→ **Exercice proposé 1**: Pouvez-vous recopier sans rien changer le passage de la tribune sur l'affaire Ousmane Sonko-Adji Sarr qui va de « Nous autres qui » jusqu'à « notre fragile Sénégal. » ?

→ **Passage extrait**:
===
Nous autres qui aspirons à diriger ce pays, car c’est bien la cause de notre engagement politique, devrions gagner davantage en sérénité, et endosser la responsabilité d’instaurer un climat de paix durable, sans laquelle nulle aspiration aussi noble soit-elle ne peut s’exprimer valablement.
«La démocratie est en danger quand des impulsions éclipsent la raison, quand l’invective masque les perspectives, (…) la démocratie est menacée quand l’exemplarité vient à manquer», affirmait François Hollande.
Il ne croyait pas si bien dire, car il ressort de la lecture des événements du mois de février de l’année passée dont nous subissons encore les contrecoups au rythme des polémiques fumeuses et sonores qui infestent les réseaux sociaux, que l’histoire Ousmane Sonko-Adji Sarr est bien partie pour marquer durablement le landernau politico-social de notre fragile Sénégal.
Il y a des malheurs impossibles à passer sous silence. Il y a des tragédies qui empêchent d’avancer, de la nature de celle qui aura coûté au Sénégal quatorze vies innocentes dont le deuil ne peut être fait en l’absence d’une Justice qui en désigne les responsables et juge les coupables.
De culpabilité justement, parlons-en : je ne puis comprendre que Ousmane Sonko seul se dresse contre un Peuple et ses institutions, pour soi-disant défendre son honneur dans la rue, pour une affaire de mœurs dont il a posé personnellement et individuellement les actes, par une sombre nuit de couvre-feu.
Il doit savoir qu’accuser la Justice d’être le bras armé d’un pouvoir déterminé à l’éliminer du champ politique, c’est effectivement nier que «les institutions sont la garantie du gouvernement d’un peuple libre contre la corruption des mœurs, et la garantie du Peuple et du citoyen contre la corruption du gouvernement», comme l’affirmait Saint Just.
Traiter l’institution judiciaire d’être partial bien avant que d’avoir fait face aux accusations dont on fait l’objet revient à prédire la suite de ce procès inéluctable face à Adji Sarr, et cela constitue un appel à l’insurrection, une cynique manière de dire à l’opinion de se dresser sur le chemin de la Justice, en empêchant par la force que la loi règle cette histoire entre adultes responsables.
«Nier est l’art de ceux dont les actes sont en disgrâce avec leurs discours», disait bien fort à propos Patrick Louis Richard. Ousmane Sonko ne peut prêcher l’exemplarité, jeter l’anathème sur tout le monde et se proclamer seul homme politique propre, et ensuite, comme si de rien était, par une de ces entourloupes dont il a le secret, tenter de se tirer d’une galère dont il est l’unique et seul responsable, en développant une théorie du complot qui le fait plonger dans un délire paranoïaque inquiétant.
===
→ **Enregistrements à utiliser**:
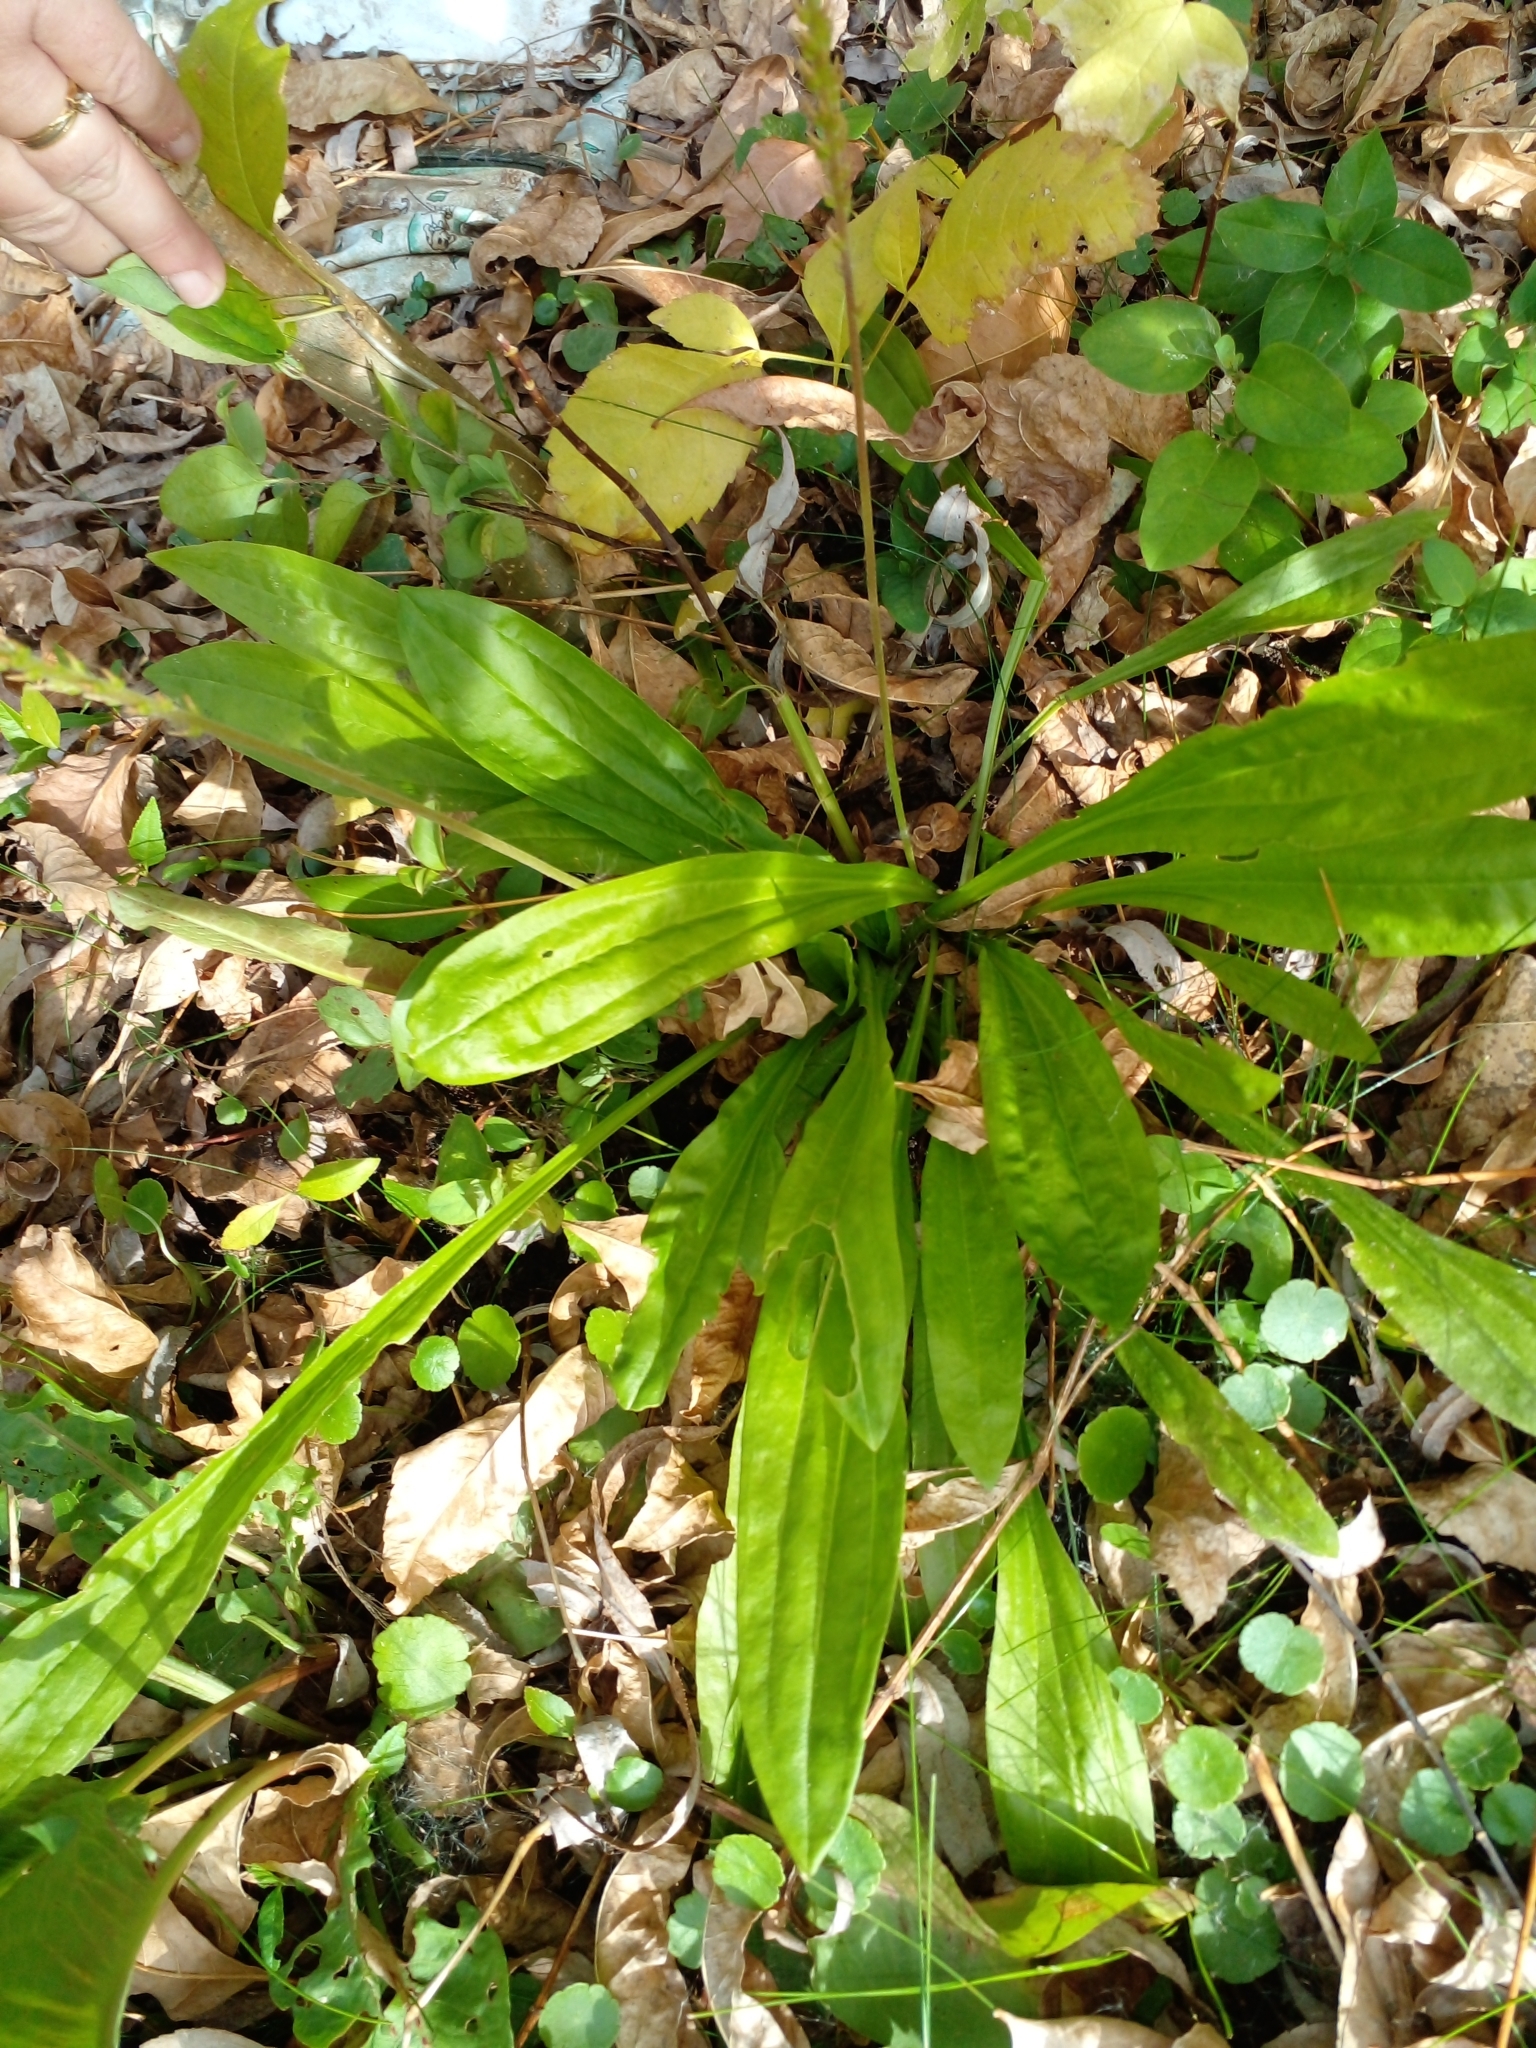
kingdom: Plantae
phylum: Tracheophyta
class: Magnoliopsida
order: Lamiales
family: Plantaginaceae
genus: Plantago
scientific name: Plantago australis
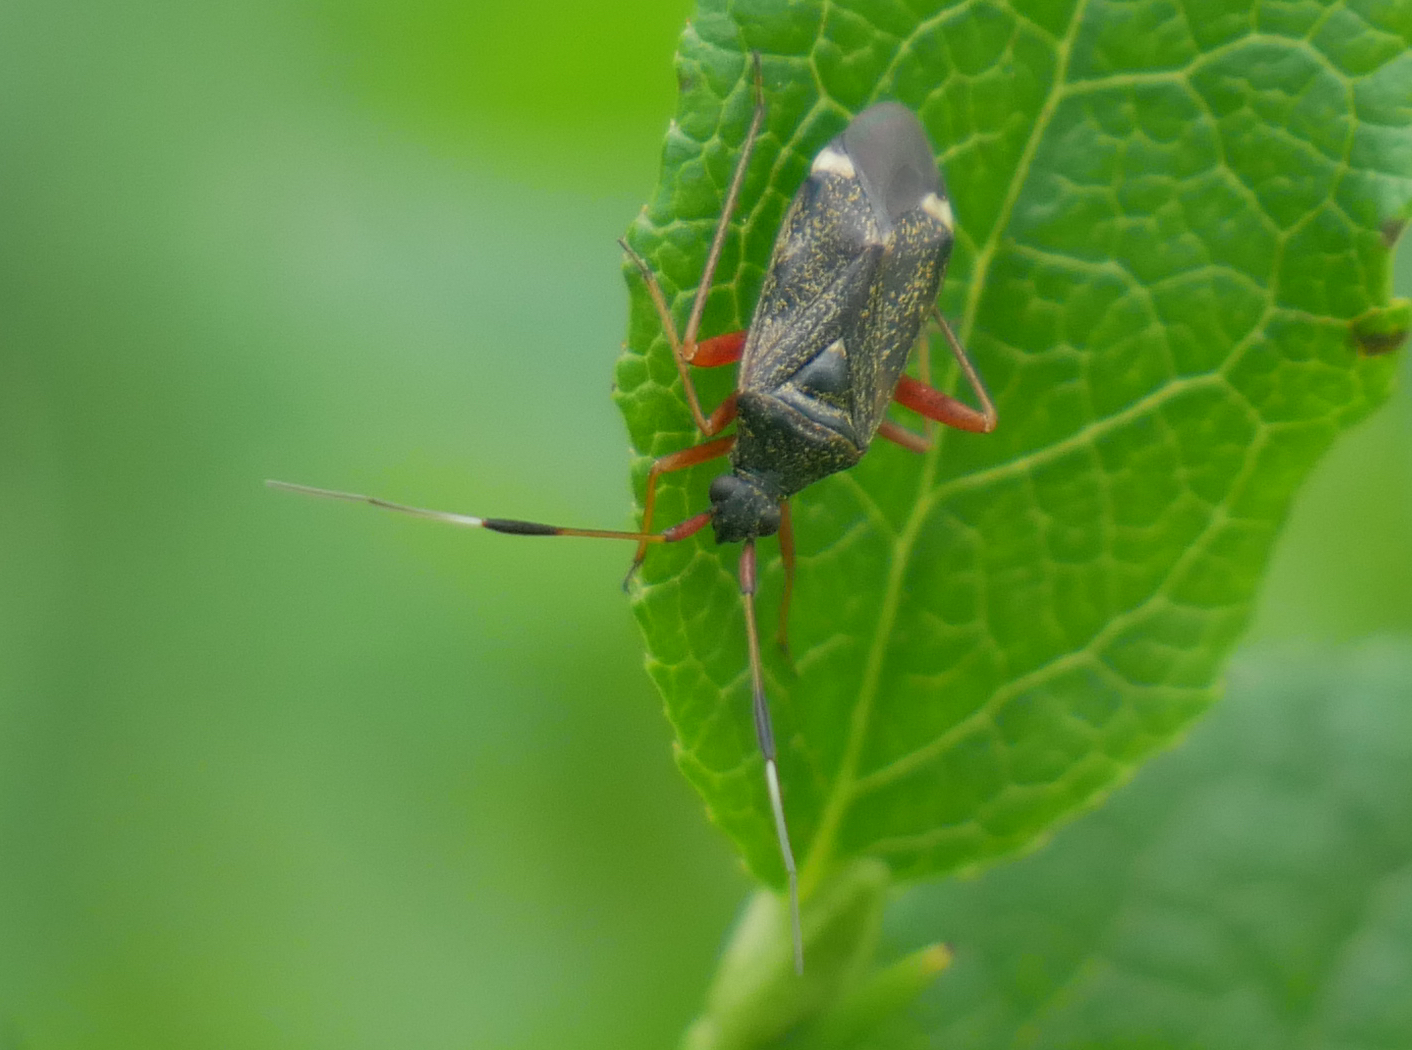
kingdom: Animalia
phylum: Arthropoda
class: Insecta
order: Hemiptera
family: Miridae
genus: Closterotomus
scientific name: Closterotomus biclavatus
===
→ **Exercice proposé 2**: Pourriez-vous répéter à l'identique toutes les lignes des enregistrements ci-dessus, sans reprendre les images dans votre réponse ?

→ **Résultat 1**:
Nous autres qui aspirons à diriger ce pays, car c’est bien la cause de notre engagement politique, devrions gagner davantage en sérénité, et endosser la responsabilité d’instaurer un climat de paix durable, sans laquelle nulle aspiration aussi noble soit-elle ne peut s’exprimer valablement.
«La démocratie est en danger quand des impulsions éclipsent la raison, quand l’invective masque les perspectives, (…) la démocratie est menacée quand l’exemplarité vient à manquer», affirmait François Hollande.
Il ne croyait pas si bien dire, car il ressort de la lecture des événements du mois de février de l’année passée dont nous subissons encore les contrecoups au rythme des polémiques fumeuses et sonores qui infestent les réseaux sociaux, que l’histoire Ousmane Sonko-Adji Sarr est bien partie pour marquer durablement le landernau politico-social de notre fragile Sénégal.

→ **Résultat 2**:
kingdom: Plantae
phylum: Tracheophyta
class: Magnoliopsida
order: Lamiales
family: Plantaginaceae
genus: Plantago
scientific name: Plantago australis
kingdom: Animalia
phylum: Arthropoda
class: Insecta
order: Hemiptera
family: Miridae
genus: Closterotomus
scientific name: Closterotomus biclavatus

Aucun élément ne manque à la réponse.